**GOAL OF THE EXERCISE:** Write all entries out exactly, images excluded.

··· GIVEN RECORDS

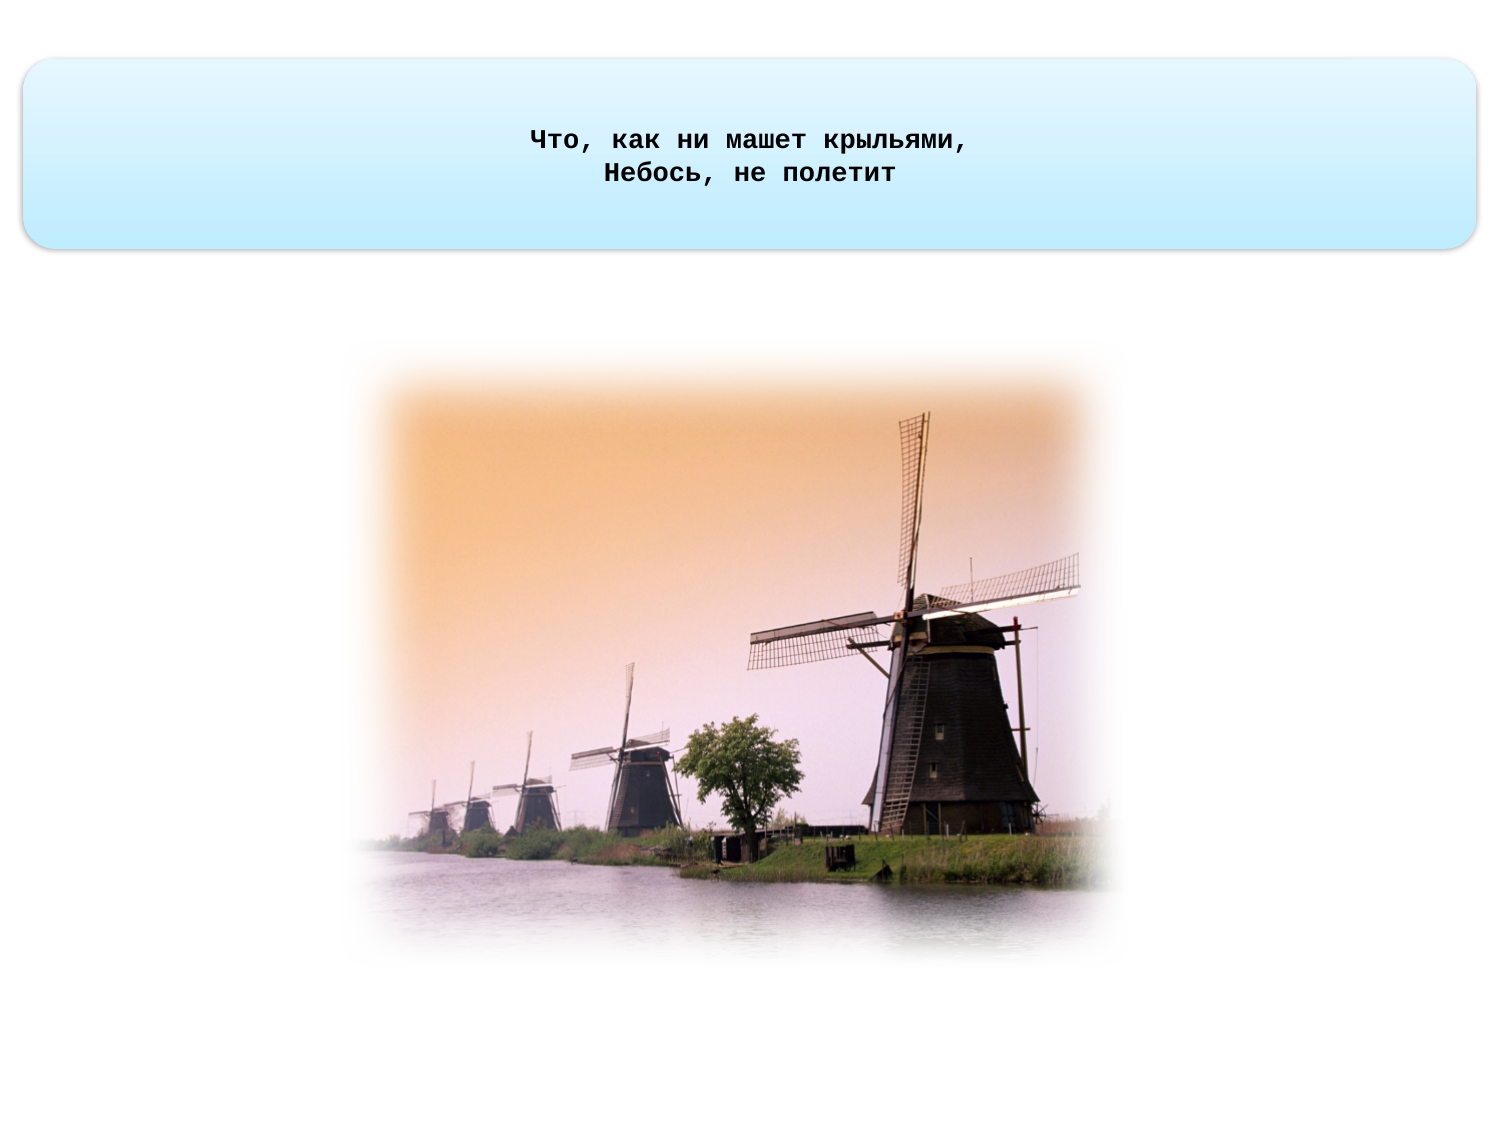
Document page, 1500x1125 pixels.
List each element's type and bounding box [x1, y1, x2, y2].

text_box [23, 58, 1477, 250]
picture [339, 337, 1132, 972]
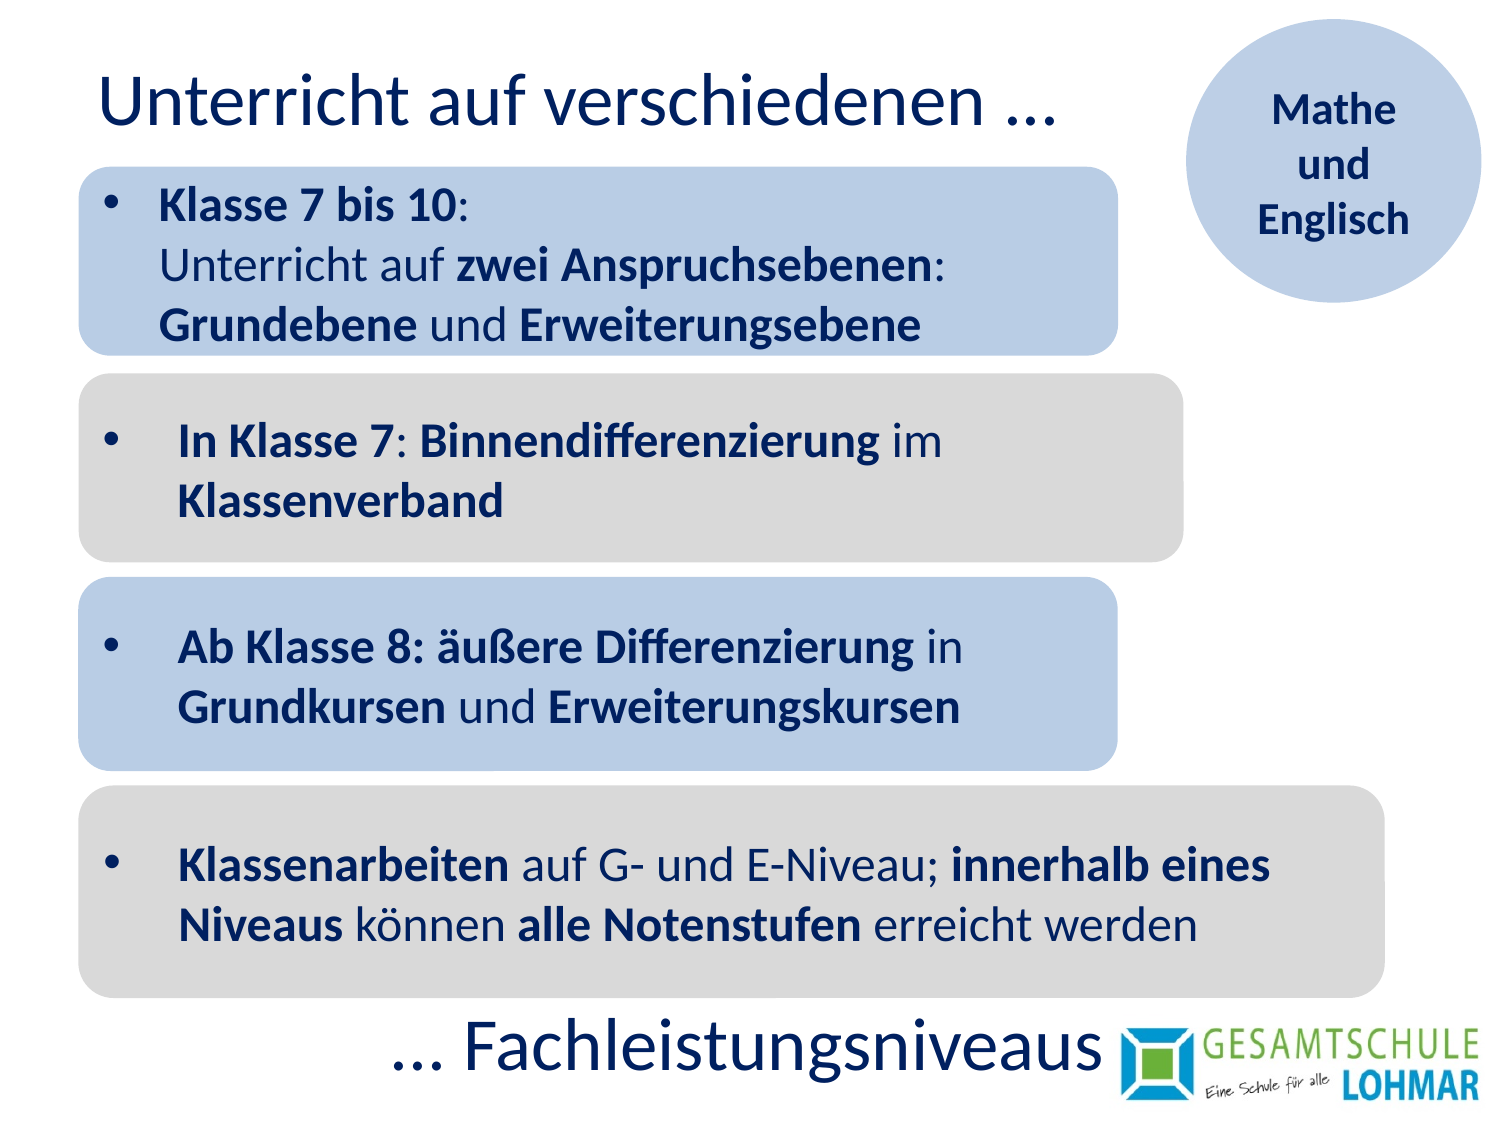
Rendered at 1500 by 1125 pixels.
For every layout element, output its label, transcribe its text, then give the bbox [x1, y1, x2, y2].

text_box ... Fachleistungsniveaus [374, 1001, 1120, 1093]
text_box In Klasse 7: Binnendifferenzierung im Klassenverband [76, 371, 1186, 565]
picture [1109, 1014, 1497, 1118]
text_box Klassenarbeiten auf G- und E-Niveau; innerhalb eines Niveaus können alle Notenstufen erreicht werden [76, 783, 1387, 1001]
text_box Mathe und Englisch [1184, 16, 1484, 305]
text_box Ab Klasse 8: äußere Differenzierung in Grundkursen und Erweiterungskursen [76, 574, 1120, 774]
text_box Klasse 7 bis 10: Unterricht auf zwei Anspruchsebenen: Grundebene und Erweiterungsebene [76, 164, 1121, 358]
text_box Unterricht auf verschiedenen ... [82, 42, 1076, 148]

······

**OUTPUT OF THE TASK:**
Document page, 1500x1125 pixels.
List each element's type and bounding box [x1, y1, x2, y2].

text_box [23, 58, 1477, 250]
picture [339, 337, 1132, 972]
Rendered at 1500 by 1125 pixels.
For every layout element, output its label, transcribe its text, then give the bbox [x1, y1, x2, y2].

text_box ... Fachleistungsniveaus [374, 1001, 1120, 1093]
text_box In Klasse 7: Binnendifferenzierung im Klassenverband [76, 371, 1186, 565]
picture [1109, 1014, 1497, 1118]
text_box Klassenarbeiten auf G- und E-Niveau; innerhalb eines Niveaus können alle Notenstufen erreicht werden [76, 783, 1387, 1001]
text_box Mathe und Englisch [1184, 16, 1484, 305]
text_box Ab Klasse 8: äußere Differenzierung in Grundkursen und Erweiterungskursen [76, 574, 1120, 774]
text_box Klasse 7 bis 10: Unterricht auf zwei Anspruchsebenen: Grundebene und Erweiterungsebene [76, 164, 1121, 358]
text_box Unterricht auf verschiedenen ... [82, 42, 1076, 148]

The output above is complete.